Il PD il malato che vorrebbero curare con la camomilla
La crisi del PD setino? Leggo le considerazioni di Luigi De Angelis che sono nel solco di una emersione delle realtà fattuale, ed anche le considerazioni di Sergio Di Raimo.
Luigi viene dalla cultura Cattolica, così come Sergio, che guarda l’ uomo nel suo agire e nella virtù, io voglio solo introdurre la struttura sociale setina che è passata dai “contadini senza terra” agli “impiegati senza ufficio” per il COVID. Il nodo sta nella mancanza di quella “felice” contaminazione tra rappresentato e rappresentante che è stata la sinistra setina rivoluzionaria nelle aspettative e Riformista nella prassi. Oggi esiste una classe dirigente che non si occupa della politica ma cerca di risolvere nella vita civile competenze professionali. La setinita’, collante sociale si è trasformata in sezzesita’ che è evidenza di una forma di identità perdendo la sua sostanza
Il PD è erede di un partito tutto, il PCI, le cui classi dirigenti si formavano nella cultura contadina e del bisogno, si davano una prospettiva di emancipazione e definivano un modello. L’ idea era l’ emancipazione dalla fatica con la idea della conoscenza: un poco le maestrine dalla penna rossa del riformismo socialista, un poco Don Milani e molto nel culto della cultura come riscatto .
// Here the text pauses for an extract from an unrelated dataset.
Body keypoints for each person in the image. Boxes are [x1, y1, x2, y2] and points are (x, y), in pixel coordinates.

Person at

Quei contadini si sono fatti altro, la penna è poi il PC al posto del vomero. Ecco caro Luigi il PD ha, a Sezze, le percentuali di consenso di una qualsiasi periferia, è un partito che interessa una parte dei cittadini che va a votare, non esiste quindi nella vita dell’80 per cento dei suoi abitanti.
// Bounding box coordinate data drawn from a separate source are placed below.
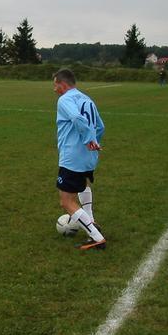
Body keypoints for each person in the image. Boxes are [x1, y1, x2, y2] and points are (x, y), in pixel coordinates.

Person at [53, 68, 106, 250]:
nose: (54, 89)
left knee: (66, 201)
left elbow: (76, 117)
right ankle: (90, 219)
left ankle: (96, 237)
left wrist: (88, 139)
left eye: (55, 85)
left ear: (63, 84)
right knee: (82, 185)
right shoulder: (87, 99)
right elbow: (101, 126)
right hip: (89, 156)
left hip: (72, 156)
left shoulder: (65, 99)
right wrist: (93, 142)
È stato il partito-paese, il partito-societa’, il partito-progetto, è ora quel che resta.
Non si fa domande, non ha risposte, a volte si perde in riti e vecchie preghiere saltando il problema della fede.
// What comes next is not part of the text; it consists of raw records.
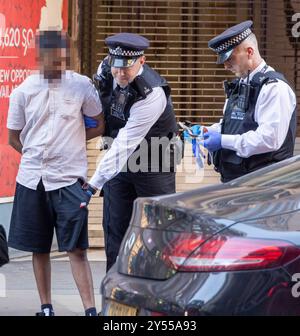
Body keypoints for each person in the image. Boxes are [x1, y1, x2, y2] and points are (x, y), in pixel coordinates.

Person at [7, 30, 104, 316]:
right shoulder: (24, 91)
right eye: (53, 61)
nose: (59, 66)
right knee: (39, 248)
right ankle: (46, 307)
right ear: (40, 60)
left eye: (63, 60)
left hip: (69, 180)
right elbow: (14, 137)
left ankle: (90, 310)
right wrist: (35, 154)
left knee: (76, 249)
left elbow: (98, 123)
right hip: (32, 180)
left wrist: (72, 140)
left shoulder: (82, 86)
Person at [85, 33, 179, 272]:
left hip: (152, 164)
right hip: (120, 165)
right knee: (115, 229)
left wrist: (92, 184)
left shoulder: (151, 93)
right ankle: (114, 294)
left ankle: (157, 296)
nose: (121, 74)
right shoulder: (107, 70)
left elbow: (125, 144)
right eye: (117, 67)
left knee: (157, 233)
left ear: (142, 61)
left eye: (127, 69)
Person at [185, 20, 297, 182]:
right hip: (236, 179)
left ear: (249, 52)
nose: (225, 66)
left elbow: (269, 139)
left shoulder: (274, 88)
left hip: (264, 184)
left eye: (230, 58)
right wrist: (208, 131)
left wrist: (222, 140)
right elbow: (235, 125)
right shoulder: (241, 84)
Questo vedo da lontano, da come vedrebbe la cosa un drone che torna nel posto in cui lo hanno fabbricato.
Il nodo non è chi deve impegnarsi per cosa ma cercare analisi nuove per una società nuova, non è volontarismo, non è occupare spazi e cercare una discussione sulle ragioni di un processo che ha portato dal partito-societa’ al partito-assessori, che ha portato ad un noi e un loro, vicendevole, capiscioni-fattivi per dirla alla Di Raimo. Cercare la classe dirigente presuppone che questa si formi su discussioni rispetto alla direzione. Di Raimo e De Angelis hanno illustrato uno scontro di uomini, non una idea di come vincere la guerra vera con gli avversari ma di combattere una guerra civile. Lidano Lucidi che non presentava certo prospettive ha vinto perché gli elettori hanno giudicato una prassi politica e sulla prassi politica Lucidi era almeno nuovo.
Il PD deve essere generoso con sé stesso, con ogni risorsa, deve avere scontri duri, deve rivendicarli. Non deve essere di quello o di questo, non conta chi va alla segreteria ma cosa dice alla città il segretario. Sezze e’ a rischio di diventare periferia di Latina che è periferia di Roma.